Pictures aside, each entry has to be returned exactly as it stands.
● ● ● ● ●
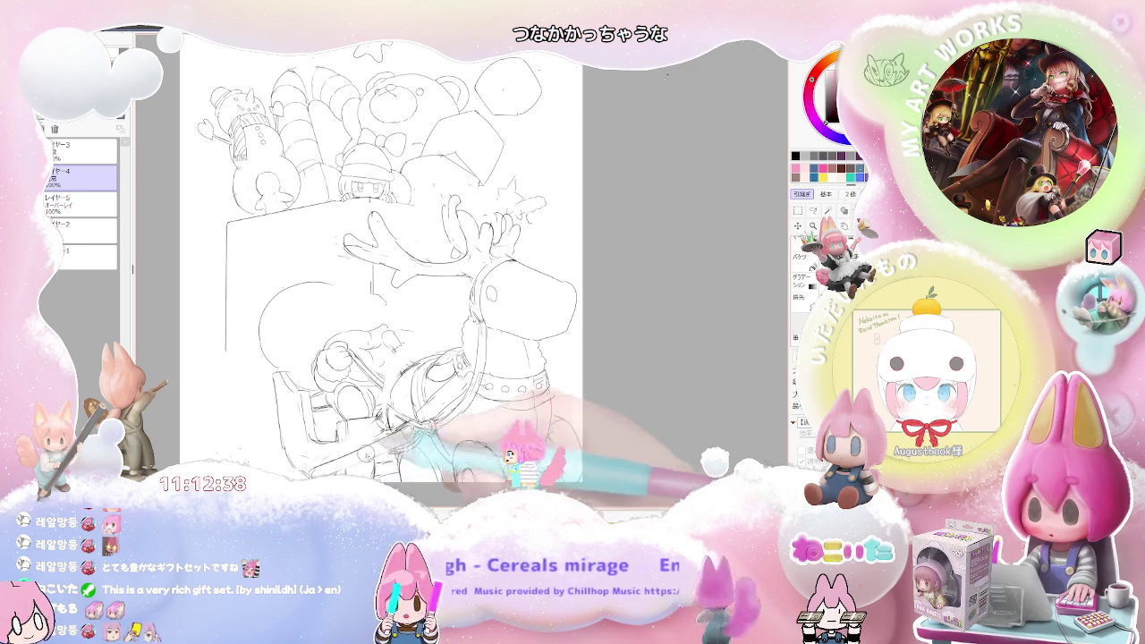
key(ctrl+minus)
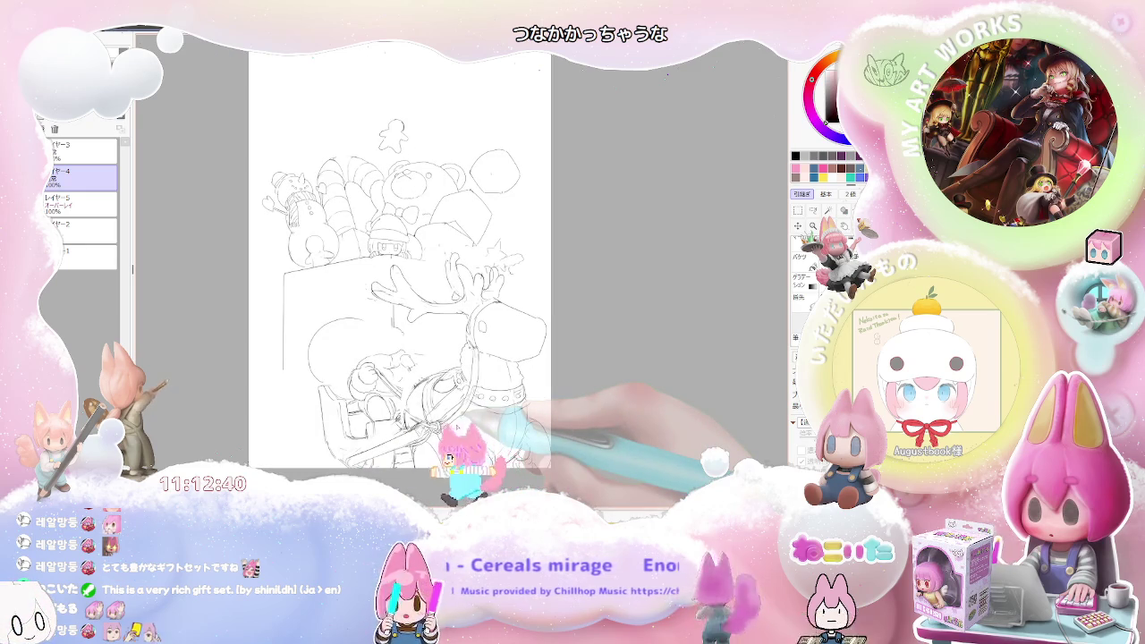
key(ctrl+minus)
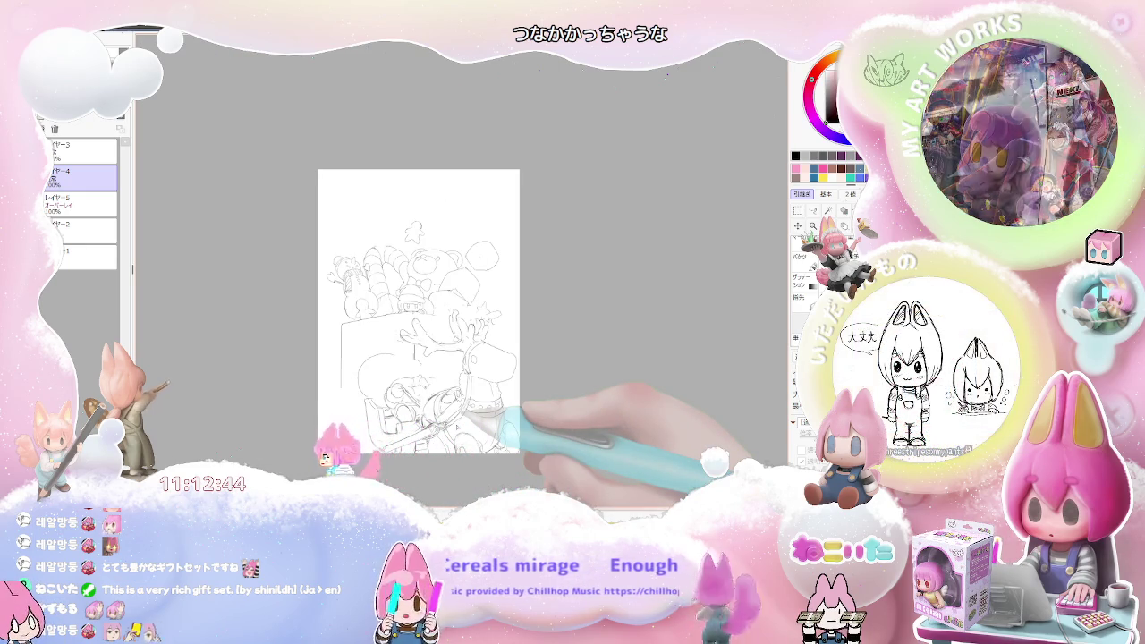
key(ctrl+plus)
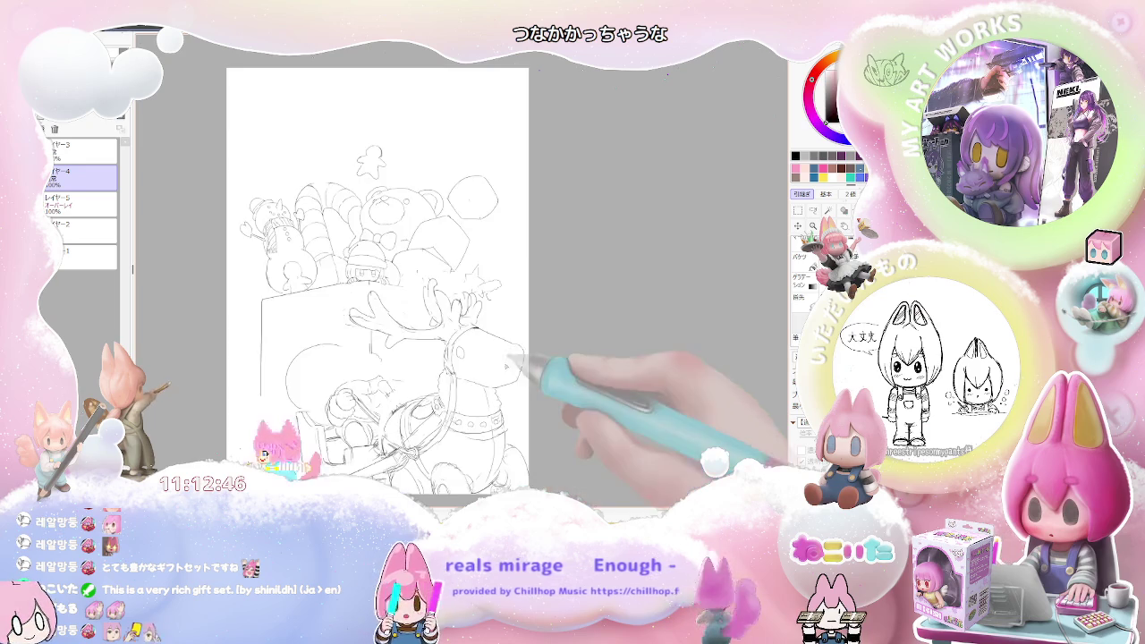
key(ctrl+plus)
key(ctrl+plus)
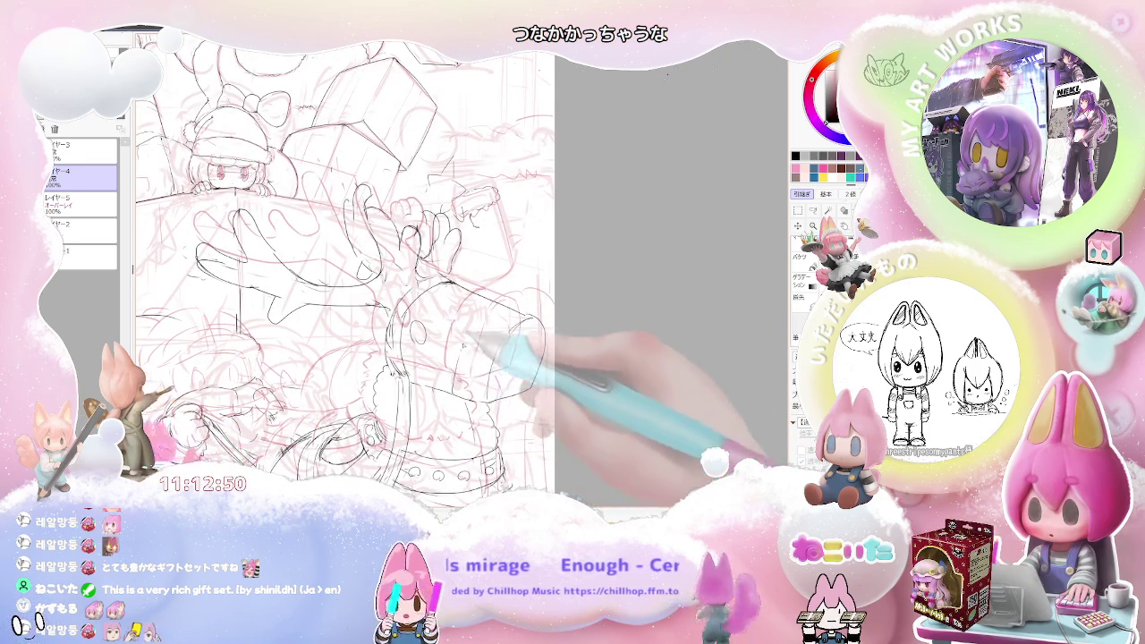
key(ctrl+minus)
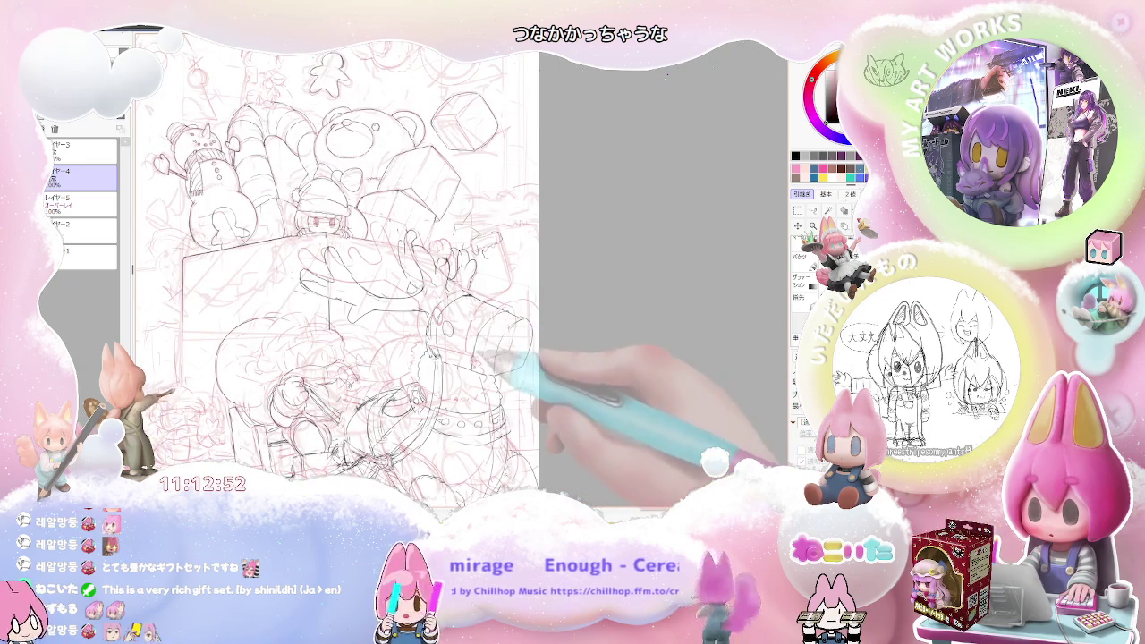
key(ctrl+minus)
● ● ● ● ●
* _Expected answer_
key(ctrl+minus)
key(ctrl+minus)
key(ctrl+plus)
key(ctrl+plus)
key(ctrl+plus)
key(ctrl+minus)
key(ctrl+minus)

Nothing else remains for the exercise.